With Magic-angle spinning NMR, cryo-Electron microscopy, and accurate computer simulations we resolve universal mechanisms of biological photosynthesis across taxonomies and species, and study how to transfer biological design principles to chiral biomimetic nanomaterials for high yield artificial photosynthesis. Photosynthetic complexes are activated in the ground state by local mismatches that selectively enhance conformational dynamics to perform the biological functions of light harvesting, charge separation and catalysis upon excitation by light. This leads us into a function based framework of limited complexity for the design of semisynthetic and biomimetic artificial photosynthesis components.

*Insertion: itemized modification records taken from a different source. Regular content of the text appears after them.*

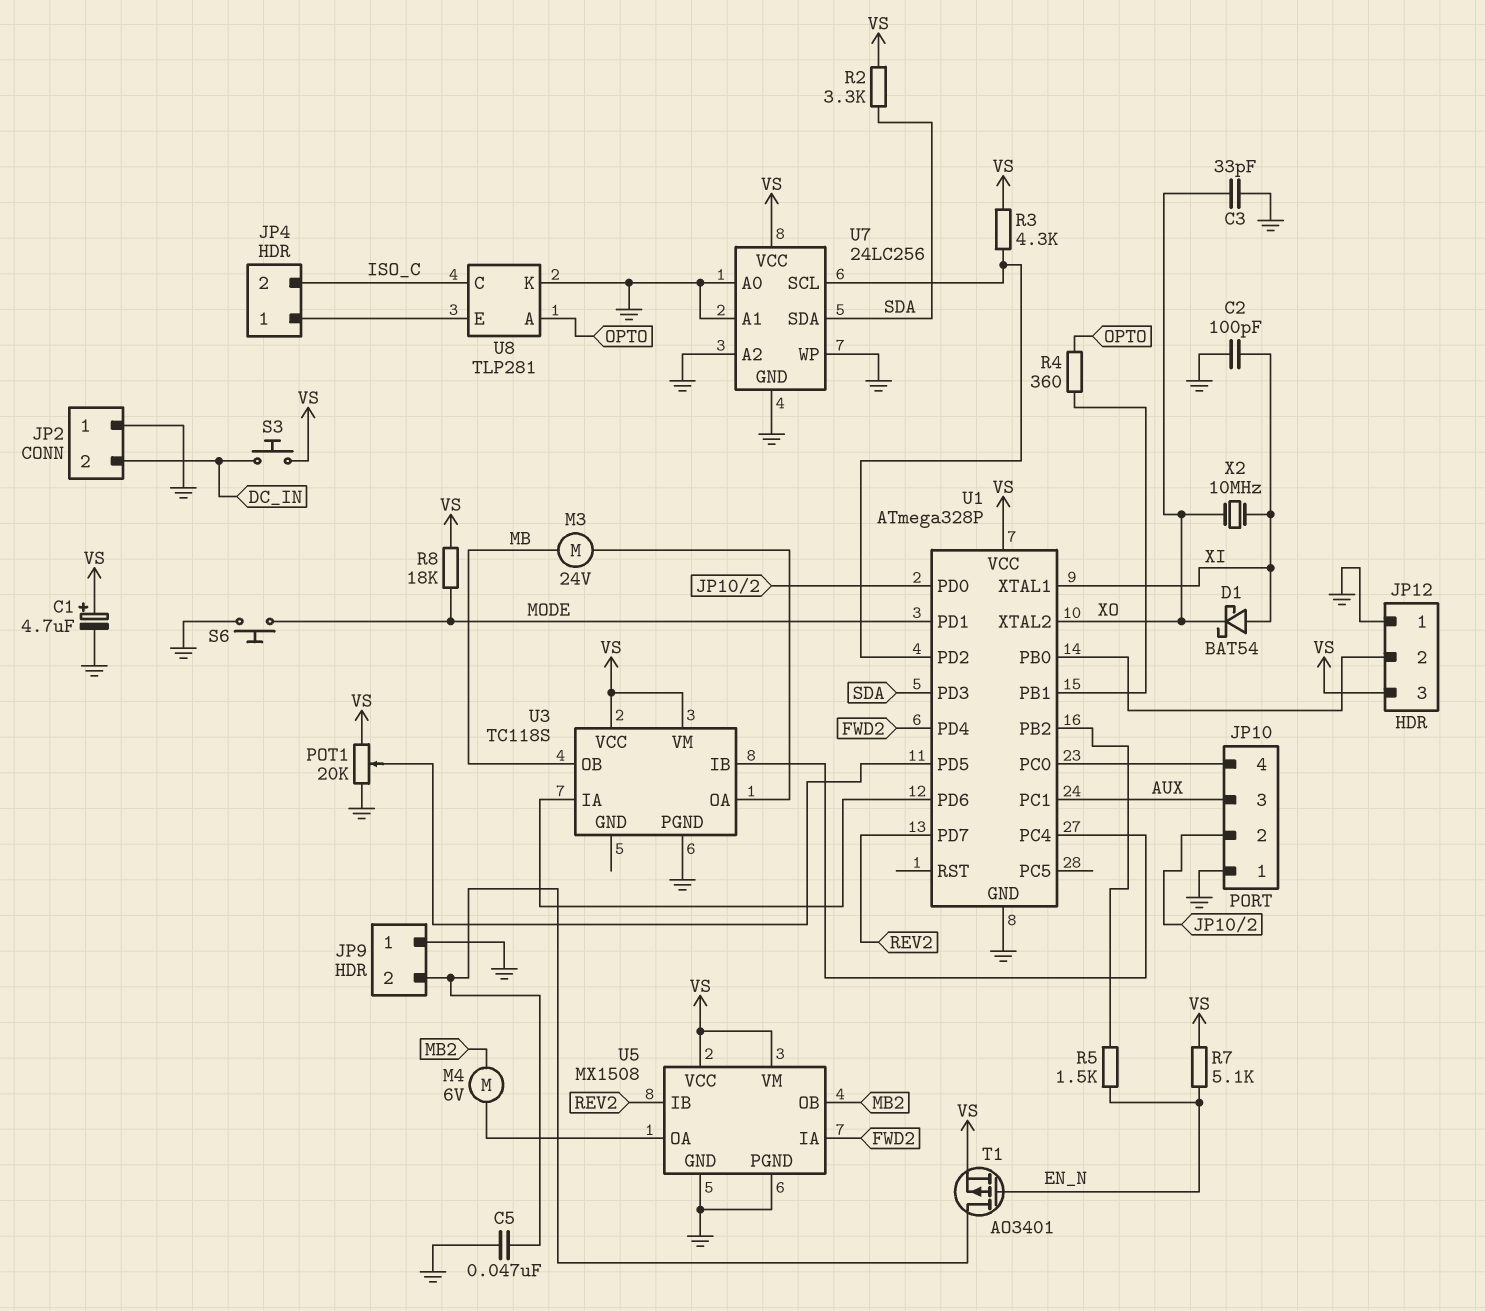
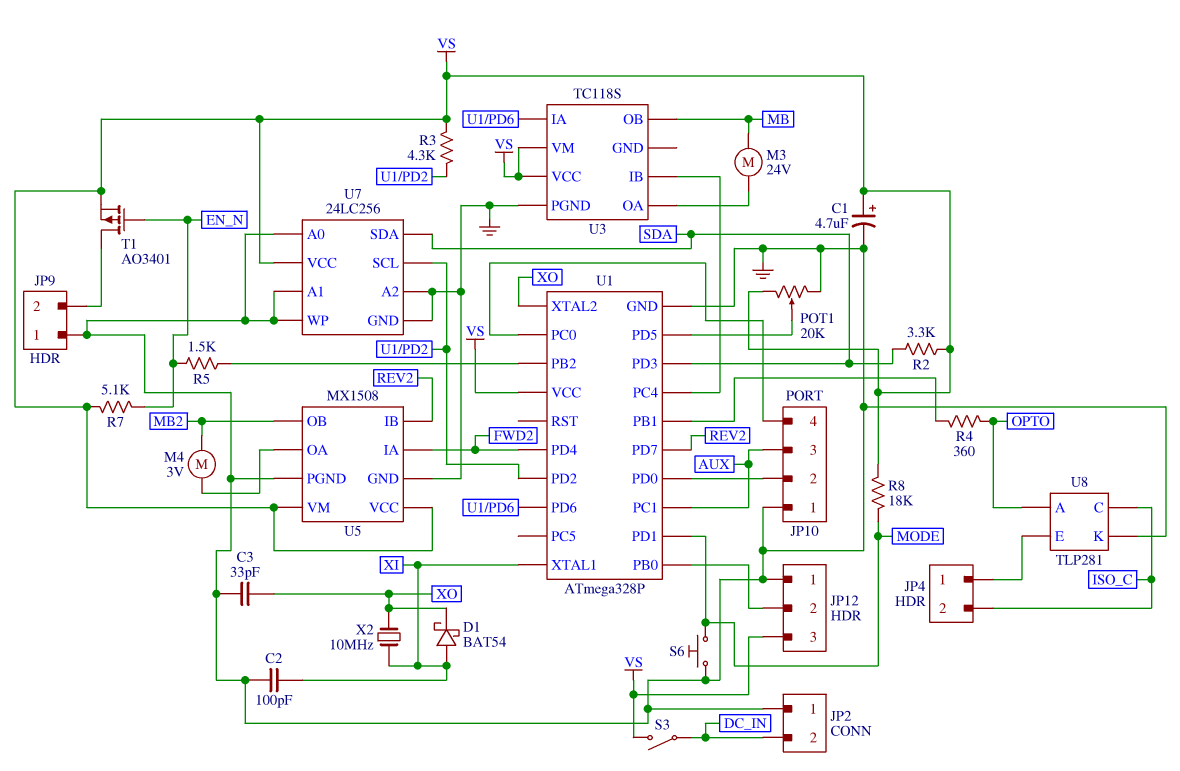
C5: 47nF (GND, JP9/2) -> none
M4: motor 6V (MB2, U5/OA) -> motor 3V (MB2, U5/OA)
S3: button (DC_IN, VS) -> switch (DC_IN, VS)

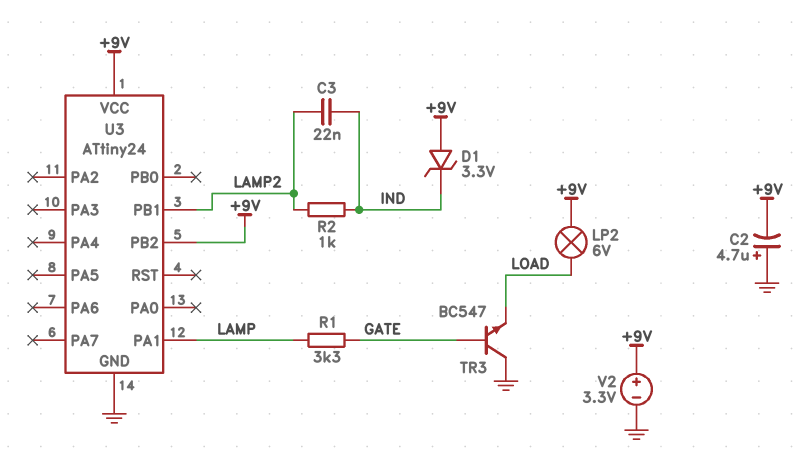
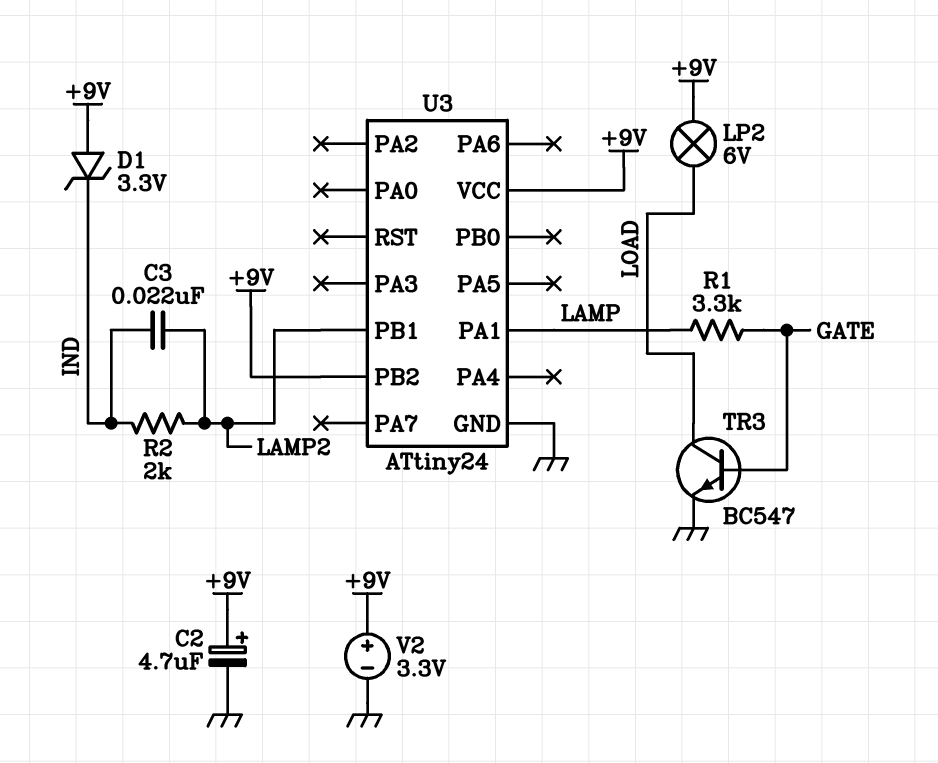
C2: 4.7uF (plus GND, minus +9V) -> 4.7uF (plus +9V, minus GND)
R2: 1k (IND, LAMP2) -> 2k (IND, LAMP2)
TR3: NPN BC547 (B GATE, C GND, E LOAD) -> NPN BC547 (B GATE, C LOAD, E GND)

In this year's LIC symposium I will present the current status and provide underpinning with examples from past and ongoing research in our group. In photosynthetic reaction centers, the local stress induced by the protein matrix leads to partial charge transfer between the His and its chlorophyll partner that oscillates back and forth between overlapping macrocycles upon twisting of the His to establish dynamic heterogeneity in a homogeneous chiral structural framework. The twisting promotes energy transfer and mixing of charge transfer character into the excited state coupled to protonation change of the matrix by a quasi quantum coherent process denoted Non-adiabatic Conversion by Adiabatic Passage (NCAP). In this mechanism, an adiabatic sweep induces nonadiabatic matrix elements between a reactant and a product state with resonant coupling to a vibration that is self-selected from the vibrational background. This process is best described in a doubly rotating interaction frame to reveal the coherent conversion of a reactant into a product with near unity yield. To make the step to artificial photosynthesis we study for many years chlorosome bacteriochlorophyll antenna aggregates. This is a rather unique biological system without protein. Starting from an idealized symmetric model for the structure determined by cryo-EM and MAS NMR, we have added static and dynamic heterogeneity to track how ultrafast energy transfer can be stimulated by NCAP.

Very recently, we have prepared chiral semisynthetic peptide-porphyrin antenna constructs, and the data indicate that a chiral packing may be sufficient to activate NCAP processes. For water oxidation catalysis we also project the biological system on a function based framework to reduce the complexity. Here we study the level crossings between reactant and product intermediate states and the possibility to induce nonadiabatic transitions while conserving electronic spin angular momentum. A first experimental example of vibrationally assisted rapid catalysis was found in copper oxide nanoleaves with induced asymmetry. All in all, our portfolio of experimental and theoretical results leads us to conclude that with the function based framework of the biological paradigms, we can build on principles of coherent rotations in spin space in a magnetic field to establish quantum principles of high yield NCAP by crossing of reactant and product states for a novel class of asymmetric responsive matrix materials that perform semiclassical chemical conversions by twisting, as in chiral biological systems.